Grußwort von Bundesaußenminister Joschka Fischer zur 50-Jahr-Feier der Südosteuropa-Gesellschaft 2002
“Über ein halbes Jahrhundert hat die Südosteuropa-Gesellschaft es verstanden, politische und persönliche Brücken zu bauen zwischen Deutschland und seinen südosteuropäischen Nachbarn: Als Forum des Dialogs, als Impulsgeber für regionale Zusammenarbeit und als Ideengeber der deutschen Politik.
Nach dem Umbruch von 1989 hat das integrierte Europa den aufbrechenden Krisen und Konflikten dieser europäischen Nachbarregion allzulange distanziert gegenübergestanden.

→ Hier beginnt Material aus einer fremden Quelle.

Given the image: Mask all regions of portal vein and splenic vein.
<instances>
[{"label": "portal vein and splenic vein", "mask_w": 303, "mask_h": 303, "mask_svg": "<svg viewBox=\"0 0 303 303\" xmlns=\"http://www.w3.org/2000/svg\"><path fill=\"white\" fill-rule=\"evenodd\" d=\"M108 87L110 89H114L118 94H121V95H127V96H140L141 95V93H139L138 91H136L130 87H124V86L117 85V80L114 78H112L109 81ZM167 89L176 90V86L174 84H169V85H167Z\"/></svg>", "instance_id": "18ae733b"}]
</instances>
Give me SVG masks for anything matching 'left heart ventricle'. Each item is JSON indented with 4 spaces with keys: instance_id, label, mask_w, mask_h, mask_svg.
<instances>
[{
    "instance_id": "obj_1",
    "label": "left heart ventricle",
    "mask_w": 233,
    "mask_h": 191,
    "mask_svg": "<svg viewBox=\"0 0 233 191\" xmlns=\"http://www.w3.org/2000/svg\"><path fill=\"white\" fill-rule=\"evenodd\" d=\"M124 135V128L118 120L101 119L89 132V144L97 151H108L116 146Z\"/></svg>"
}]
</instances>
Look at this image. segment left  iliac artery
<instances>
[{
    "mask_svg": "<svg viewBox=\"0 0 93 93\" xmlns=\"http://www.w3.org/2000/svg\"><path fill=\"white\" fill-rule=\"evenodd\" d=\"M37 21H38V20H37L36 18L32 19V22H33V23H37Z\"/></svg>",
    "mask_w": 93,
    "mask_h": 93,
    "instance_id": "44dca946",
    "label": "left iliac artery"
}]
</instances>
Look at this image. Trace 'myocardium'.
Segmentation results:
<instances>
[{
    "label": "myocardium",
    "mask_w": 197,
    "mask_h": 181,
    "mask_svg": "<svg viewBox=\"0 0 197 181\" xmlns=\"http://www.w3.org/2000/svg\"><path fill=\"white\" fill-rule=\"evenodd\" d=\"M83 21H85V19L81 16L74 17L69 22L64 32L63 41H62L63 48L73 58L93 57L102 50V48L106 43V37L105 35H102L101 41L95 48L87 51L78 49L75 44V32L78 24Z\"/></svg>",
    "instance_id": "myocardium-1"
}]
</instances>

Heute ist die Europäische Union und mit ihr die Bundesrepublik Deutschland umfassend in der Region engagiert: politisch, wirtschaftlich, aber – wo notwendig – auch bei der militärischen Absicherung einer friedlichen und stabilen Entwicklung.

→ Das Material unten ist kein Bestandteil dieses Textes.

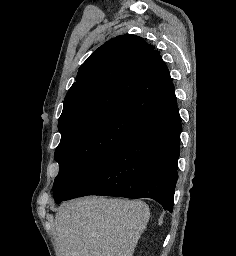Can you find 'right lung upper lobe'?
<instances>
[{
  "instance_id": "cb5924a9",
  "label": "right lung upper lobe",
  "mask_w": 236,
  "mask_h": 256,
  "mask_svg": "<svg viewBox=\"0 0 236 256\" xmlns=\"http://www.w3.org/2000/svg\"><path fill=\"white\" fill-rule=\"evenodd\" d=\"M176 104L169 70L159 52L136 35L117 36L94 51L69 89L58 127L126 111L144 122Z\"/></svg>"
}]
</instances>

Vieles ist schon erreicht worden. Ein aggressiver Nationalismus hat heute nirgendwo in Europa mehr Platz. Die Herausforderungen in Südosteuropa bleiben dennoch enorm: Wie kann es gelingen, das Spannungsverhältnis von Nationalstaatsprinzip und Multiethnizität dauerhaft gewaltfrei aufzulösen? Welchen Schutz und welche Teilhaberechte sollen und müssen Minderheiten erhalten? Wie können die Länder der Region Anschluss finden an die ökonomische Modernisierung?

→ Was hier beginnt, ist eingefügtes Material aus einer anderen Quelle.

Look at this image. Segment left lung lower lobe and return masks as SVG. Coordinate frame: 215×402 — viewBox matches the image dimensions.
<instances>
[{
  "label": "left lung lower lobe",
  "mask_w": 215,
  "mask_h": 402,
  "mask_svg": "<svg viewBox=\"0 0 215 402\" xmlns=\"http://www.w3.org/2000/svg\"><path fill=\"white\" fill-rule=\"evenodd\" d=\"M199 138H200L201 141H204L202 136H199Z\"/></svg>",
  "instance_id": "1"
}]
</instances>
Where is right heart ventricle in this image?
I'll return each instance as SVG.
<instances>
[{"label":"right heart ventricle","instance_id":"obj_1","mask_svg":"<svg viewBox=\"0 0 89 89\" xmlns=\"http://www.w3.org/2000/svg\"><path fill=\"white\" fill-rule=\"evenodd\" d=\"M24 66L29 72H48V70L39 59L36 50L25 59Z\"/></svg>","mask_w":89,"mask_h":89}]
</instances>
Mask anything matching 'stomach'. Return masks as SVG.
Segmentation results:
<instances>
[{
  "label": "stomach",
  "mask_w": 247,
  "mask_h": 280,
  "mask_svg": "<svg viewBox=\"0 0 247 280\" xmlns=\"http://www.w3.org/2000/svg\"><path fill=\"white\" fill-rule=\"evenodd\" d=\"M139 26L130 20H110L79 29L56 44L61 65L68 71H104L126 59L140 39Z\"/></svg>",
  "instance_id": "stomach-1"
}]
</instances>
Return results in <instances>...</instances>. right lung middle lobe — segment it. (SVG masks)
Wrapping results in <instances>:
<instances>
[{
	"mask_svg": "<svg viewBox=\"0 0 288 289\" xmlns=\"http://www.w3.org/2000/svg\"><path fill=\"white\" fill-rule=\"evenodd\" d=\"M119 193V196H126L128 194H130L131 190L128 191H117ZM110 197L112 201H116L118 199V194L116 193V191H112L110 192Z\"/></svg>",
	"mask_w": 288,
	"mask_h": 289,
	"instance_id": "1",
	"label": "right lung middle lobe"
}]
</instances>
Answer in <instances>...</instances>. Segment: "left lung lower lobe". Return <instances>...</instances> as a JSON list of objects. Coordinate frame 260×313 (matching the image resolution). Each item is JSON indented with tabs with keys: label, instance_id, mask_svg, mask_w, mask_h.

Europas Engagement in der Region braucht auch künftig einen langen Atem und einen breiten Ansatz, der regionale Kooperation und europäische Perspektive miteinander verbindet. Diese Kombination war und ist der Kern des Stabilitätspakts für Südosteuropa, sie ist ein entscheidender Baustein für eine gute Zukunft der Staaten und Völker der Region. Um eine solche Politik langfristig angelegter Präsenz und Zusammenarbeit zu gestalten, braucht man Verbündete.
Ich freue mich, in der Südosteuropa-Gesellschaft auch künftig einen solchen Verbündeten zu haben, der mit seinem großen Sachverstand und seinem beharrlichen Werben um Verständnis und Verständigung die deutsche und europäische Politik weiterhin begleiten wird.”